── SUPPLIED DATA

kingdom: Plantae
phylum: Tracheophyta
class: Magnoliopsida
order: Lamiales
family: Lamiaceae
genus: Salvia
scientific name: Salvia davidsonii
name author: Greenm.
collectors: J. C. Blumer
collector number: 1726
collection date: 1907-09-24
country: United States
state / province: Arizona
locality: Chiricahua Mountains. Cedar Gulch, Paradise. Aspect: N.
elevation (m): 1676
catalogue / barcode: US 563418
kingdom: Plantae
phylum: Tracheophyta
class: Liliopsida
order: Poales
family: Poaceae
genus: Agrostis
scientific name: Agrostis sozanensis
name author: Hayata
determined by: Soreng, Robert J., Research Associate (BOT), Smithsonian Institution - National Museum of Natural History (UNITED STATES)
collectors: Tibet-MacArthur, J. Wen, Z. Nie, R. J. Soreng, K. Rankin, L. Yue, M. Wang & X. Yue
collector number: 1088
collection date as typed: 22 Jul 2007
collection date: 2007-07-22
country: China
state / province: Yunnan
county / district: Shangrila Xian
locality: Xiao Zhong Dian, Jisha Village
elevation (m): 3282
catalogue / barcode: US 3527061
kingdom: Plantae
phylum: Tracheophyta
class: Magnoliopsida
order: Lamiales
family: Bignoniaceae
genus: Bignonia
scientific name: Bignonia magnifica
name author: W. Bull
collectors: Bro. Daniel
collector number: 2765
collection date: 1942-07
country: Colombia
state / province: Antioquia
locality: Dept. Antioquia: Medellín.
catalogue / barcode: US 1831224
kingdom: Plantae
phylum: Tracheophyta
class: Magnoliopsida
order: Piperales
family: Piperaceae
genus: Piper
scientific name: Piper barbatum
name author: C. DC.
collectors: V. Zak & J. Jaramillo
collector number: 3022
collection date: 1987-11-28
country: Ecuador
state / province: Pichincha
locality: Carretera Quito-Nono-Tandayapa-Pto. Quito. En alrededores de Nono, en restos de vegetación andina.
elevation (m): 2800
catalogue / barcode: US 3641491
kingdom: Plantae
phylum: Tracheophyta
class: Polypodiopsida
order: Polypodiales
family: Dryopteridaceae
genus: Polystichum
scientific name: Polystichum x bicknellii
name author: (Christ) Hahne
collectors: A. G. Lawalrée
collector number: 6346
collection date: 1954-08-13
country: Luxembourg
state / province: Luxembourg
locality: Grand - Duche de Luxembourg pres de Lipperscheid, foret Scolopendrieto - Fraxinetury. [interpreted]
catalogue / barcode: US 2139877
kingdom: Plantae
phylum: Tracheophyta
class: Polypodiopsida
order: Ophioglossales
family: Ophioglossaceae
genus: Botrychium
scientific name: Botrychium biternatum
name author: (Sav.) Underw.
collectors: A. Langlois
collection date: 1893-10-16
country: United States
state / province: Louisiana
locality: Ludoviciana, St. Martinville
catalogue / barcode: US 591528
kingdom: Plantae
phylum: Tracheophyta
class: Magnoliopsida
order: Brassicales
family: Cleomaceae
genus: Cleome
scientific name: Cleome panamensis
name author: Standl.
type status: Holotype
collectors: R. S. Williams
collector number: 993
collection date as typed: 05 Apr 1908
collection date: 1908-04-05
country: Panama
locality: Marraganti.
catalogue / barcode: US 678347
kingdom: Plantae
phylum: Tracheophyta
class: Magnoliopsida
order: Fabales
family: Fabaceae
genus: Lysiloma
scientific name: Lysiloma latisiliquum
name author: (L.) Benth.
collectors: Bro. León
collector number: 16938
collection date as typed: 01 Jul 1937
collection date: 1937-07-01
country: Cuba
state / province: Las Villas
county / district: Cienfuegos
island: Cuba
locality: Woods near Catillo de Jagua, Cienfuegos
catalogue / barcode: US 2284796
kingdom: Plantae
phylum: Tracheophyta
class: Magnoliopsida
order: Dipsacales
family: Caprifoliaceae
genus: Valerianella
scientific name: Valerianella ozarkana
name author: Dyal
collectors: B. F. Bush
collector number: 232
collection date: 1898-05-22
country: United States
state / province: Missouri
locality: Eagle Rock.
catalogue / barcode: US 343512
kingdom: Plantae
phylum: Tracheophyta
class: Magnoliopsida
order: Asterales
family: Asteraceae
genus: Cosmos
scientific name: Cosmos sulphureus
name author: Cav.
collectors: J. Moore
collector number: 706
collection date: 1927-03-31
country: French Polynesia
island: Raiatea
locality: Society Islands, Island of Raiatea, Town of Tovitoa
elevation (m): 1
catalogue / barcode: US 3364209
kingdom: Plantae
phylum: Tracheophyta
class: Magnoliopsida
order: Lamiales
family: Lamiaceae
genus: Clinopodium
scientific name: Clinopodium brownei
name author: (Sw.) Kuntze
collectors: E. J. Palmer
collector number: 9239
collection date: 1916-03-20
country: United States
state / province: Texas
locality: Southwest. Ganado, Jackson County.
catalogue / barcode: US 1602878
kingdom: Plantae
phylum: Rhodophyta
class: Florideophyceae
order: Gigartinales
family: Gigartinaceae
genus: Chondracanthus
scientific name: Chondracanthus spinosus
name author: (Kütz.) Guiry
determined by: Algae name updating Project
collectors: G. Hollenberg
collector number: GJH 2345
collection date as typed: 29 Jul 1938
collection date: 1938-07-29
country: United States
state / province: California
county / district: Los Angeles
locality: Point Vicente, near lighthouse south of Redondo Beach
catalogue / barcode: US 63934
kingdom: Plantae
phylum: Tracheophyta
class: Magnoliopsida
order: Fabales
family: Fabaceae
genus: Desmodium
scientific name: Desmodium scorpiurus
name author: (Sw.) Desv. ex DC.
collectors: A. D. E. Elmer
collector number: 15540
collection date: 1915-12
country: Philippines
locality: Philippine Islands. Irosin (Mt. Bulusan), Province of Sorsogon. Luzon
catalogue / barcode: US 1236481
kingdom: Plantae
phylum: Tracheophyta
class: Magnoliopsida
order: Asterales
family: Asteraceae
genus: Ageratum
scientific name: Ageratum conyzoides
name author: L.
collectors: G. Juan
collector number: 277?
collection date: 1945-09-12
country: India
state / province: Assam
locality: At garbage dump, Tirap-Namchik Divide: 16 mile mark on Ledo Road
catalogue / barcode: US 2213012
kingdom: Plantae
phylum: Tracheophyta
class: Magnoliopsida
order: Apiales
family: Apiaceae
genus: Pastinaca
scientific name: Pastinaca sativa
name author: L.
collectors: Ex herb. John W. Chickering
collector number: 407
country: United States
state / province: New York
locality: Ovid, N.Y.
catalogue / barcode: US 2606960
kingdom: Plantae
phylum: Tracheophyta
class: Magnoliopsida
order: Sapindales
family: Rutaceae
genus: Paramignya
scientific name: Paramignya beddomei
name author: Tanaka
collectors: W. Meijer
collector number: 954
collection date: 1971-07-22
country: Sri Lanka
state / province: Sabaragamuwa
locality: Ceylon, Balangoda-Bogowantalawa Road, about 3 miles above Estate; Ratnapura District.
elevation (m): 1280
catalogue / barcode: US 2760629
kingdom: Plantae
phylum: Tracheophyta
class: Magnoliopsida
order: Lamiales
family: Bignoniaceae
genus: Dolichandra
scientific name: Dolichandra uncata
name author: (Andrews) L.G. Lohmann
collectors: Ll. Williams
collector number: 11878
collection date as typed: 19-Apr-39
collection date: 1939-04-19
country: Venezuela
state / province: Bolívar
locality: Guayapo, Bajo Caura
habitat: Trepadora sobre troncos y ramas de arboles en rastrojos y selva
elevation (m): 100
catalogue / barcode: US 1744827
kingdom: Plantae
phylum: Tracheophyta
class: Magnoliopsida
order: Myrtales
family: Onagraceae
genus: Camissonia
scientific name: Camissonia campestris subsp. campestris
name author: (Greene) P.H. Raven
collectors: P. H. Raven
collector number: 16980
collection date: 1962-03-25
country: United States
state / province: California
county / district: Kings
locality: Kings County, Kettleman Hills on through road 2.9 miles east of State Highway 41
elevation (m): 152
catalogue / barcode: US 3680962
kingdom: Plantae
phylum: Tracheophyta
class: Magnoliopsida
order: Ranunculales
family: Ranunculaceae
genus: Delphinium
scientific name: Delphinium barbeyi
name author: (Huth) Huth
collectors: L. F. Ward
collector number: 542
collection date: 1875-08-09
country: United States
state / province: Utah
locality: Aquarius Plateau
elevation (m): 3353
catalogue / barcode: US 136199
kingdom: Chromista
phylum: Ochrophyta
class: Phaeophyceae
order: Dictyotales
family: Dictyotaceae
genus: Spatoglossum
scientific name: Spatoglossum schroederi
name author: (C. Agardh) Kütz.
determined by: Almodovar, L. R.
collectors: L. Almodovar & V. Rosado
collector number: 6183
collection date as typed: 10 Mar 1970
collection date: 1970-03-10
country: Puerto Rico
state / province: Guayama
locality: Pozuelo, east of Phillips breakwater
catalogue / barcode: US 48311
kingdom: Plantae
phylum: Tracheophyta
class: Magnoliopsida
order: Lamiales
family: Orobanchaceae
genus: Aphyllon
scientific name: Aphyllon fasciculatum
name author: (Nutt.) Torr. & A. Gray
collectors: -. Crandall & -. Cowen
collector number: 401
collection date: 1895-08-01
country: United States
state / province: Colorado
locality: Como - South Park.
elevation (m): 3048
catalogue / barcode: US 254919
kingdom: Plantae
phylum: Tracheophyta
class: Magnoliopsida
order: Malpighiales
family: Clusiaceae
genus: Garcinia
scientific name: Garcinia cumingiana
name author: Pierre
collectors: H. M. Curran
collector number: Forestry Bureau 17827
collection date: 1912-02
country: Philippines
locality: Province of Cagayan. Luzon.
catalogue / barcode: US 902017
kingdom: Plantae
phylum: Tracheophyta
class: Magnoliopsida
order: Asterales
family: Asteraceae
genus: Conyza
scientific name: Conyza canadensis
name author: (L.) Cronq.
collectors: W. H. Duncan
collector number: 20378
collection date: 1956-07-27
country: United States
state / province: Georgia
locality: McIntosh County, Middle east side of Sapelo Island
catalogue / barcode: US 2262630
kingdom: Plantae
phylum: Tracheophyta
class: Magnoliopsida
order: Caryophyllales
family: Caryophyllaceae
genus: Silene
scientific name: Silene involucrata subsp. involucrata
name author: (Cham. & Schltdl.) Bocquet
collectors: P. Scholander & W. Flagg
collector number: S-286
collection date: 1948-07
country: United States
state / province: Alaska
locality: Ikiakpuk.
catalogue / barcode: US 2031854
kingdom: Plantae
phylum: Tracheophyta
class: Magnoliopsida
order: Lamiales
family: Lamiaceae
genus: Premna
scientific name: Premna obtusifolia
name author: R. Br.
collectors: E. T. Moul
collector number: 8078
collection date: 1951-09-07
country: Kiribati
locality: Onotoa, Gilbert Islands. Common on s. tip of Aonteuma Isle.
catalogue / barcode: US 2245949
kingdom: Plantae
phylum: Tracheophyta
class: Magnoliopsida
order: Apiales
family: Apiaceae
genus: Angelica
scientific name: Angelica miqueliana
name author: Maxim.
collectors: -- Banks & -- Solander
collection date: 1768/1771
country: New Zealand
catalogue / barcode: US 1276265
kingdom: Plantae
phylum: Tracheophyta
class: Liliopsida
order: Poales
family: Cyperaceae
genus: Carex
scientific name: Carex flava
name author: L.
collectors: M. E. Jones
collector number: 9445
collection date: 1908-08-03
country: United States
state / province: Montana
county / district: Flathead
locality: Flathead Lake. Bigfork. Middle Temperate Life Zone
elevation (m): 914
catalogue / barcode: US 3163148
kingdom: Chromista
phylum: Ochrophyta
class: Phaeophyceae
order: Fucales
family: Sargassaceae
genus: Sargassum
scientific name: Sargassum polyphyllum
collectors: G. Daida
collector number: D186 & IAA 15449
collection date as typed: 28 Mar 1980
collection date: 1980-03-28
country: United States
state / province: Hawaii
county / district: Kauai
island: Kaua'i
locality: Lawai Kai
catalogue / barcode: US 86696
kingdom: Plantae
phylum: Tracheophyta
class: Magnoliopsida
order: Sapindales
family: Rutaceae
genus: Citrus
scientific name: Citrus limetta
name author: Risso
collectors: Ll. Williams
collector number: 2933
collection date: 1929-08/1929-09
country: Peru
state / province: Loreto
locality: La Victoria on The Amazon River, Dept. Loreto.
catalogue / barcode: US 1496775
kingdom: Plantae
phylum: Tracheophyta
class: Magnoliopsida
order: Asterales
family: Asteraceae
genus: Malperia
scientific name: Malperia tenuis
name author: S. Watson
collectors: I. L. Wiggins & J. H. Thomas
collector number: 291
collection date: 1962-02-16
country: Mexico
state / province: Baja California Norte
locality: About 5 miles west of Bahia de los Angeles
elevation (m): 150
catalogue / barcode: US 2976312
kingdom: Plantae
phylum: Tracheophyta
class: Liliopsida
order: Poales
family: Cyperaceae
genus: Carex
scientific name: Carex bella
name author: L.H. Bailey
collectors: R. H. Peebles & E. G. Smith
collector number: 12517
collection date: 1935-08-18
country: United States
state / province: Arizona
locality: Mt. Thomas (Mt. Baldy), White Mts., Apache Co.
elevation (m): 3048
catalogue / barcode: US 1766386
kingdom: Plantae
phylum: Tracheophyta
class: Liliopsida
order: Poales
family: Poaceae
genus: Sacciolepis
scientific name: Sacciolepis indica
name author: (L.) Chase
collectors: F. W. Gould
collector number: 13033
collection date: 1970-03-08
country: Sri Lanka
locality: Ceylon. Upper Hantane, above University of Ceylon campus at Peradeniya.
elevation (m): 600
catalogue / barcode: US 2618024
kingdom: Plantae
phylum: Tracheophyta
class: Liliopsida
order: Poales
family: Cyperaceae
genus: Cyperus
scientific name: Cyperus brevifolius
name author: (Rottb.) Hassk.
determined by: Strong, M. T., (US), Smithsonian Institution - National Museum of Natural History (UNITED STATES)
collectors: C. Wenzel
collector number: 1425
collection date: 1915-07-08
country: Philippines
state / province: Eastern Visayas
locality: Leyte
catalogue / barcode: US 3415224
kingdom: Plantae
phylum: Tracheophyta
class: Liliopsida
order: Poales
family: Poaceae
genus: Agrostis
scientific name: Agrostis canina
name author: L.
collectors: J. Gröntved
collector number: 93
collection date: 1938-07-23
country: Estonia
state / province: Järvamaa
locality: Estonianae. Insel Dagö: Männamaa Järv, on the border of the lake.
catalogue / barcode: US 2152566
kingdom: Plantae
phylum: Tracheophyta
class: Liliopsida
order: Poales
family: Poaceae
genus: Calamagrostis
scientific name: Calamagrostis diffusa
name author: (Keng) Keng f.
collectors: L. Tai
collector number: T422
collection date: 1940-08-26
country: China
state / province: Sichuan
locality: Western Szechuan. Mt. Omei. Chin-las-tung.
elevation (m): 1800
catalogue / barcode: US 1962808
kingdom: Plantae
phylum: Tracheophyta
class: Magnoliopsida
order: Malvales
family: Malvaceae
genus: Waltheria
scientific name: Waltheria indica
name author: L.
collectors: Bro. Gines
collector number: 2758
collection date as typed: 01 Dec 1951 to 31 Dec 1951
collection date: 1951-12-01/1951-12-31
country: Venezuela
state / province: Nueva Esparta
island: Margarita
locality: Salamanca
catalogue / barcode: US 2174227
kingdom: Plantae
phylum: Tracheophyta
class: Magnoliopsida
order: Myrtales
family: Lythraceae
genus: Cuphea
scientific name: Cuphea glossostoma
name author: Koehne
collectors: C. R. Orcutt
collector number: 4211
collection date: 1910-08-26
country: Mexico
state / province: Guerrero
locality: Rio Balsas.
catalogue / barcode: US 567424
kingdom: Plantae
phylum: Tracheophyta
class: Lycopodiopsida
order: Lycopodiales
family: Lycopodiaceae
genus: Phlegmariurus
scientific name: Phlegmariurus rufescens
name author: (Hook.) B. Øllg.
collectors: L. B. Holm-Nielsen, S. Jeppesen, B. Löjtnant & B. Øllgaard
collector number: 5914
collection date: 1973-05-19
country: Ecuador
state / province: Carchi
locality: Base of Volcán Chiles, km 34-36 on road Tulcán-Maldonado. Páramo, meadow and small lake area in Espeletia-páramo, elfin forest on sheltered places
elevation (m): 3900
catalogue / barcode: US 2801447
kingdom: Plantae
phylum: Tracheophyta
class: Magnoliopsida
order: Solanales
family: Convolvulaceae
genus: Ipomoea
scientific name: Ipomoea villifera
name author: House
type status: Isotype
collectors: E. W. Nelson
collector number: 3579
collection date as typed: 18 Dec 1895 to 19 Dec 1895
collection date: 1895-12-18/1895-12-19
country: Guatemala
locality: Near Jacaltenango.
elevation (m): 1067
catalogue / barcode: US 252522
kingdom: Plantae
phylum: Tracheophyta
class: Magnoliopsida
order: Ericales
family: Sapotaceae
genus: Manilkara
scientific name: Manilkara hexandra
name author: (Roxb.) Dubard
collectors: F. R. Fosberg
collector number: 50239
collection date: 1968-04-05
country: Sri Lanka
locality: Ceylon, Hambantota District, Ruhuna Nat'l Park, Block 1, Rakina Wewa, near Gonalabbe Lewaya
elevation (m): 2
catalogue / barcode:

────

YOUR GOAL
Can you give the lines again from the first one through the line containing "determined by: Soreng, Robert", both included, with "name author" swapped for "authority" and nothing else changed?

TASK OUTPUT
kingdom: Plantae
phylum: Tracheophyta
class: Magnoliopsida
order: Lamiales
family: Lamiaceae
genus: Salvia
scientific name: Salvia davidsonii
authority: Greenm.
collectors: J. C. Blumer
collector number: 1726
collection date: 1907-09-24
country: United States
state / province: Arizona
locality: Chiricahua Mountains. Cedar Gulch, Paradise. Aspect: N.
elevation (m): 1676
catalogue / barcode: US 563418
kingdom: Plantae
phylum: Tracheophyta
class: Liliopsida
order: Poales
family: Poaceae
genus: Agrostis
scientific name: Agrostis sozanensis
authority: Hayata
determined by: Soreng, Robert J., Research Associate (BOT), Smithsonian Institution - National Museum of Natural History (UNITED STATES)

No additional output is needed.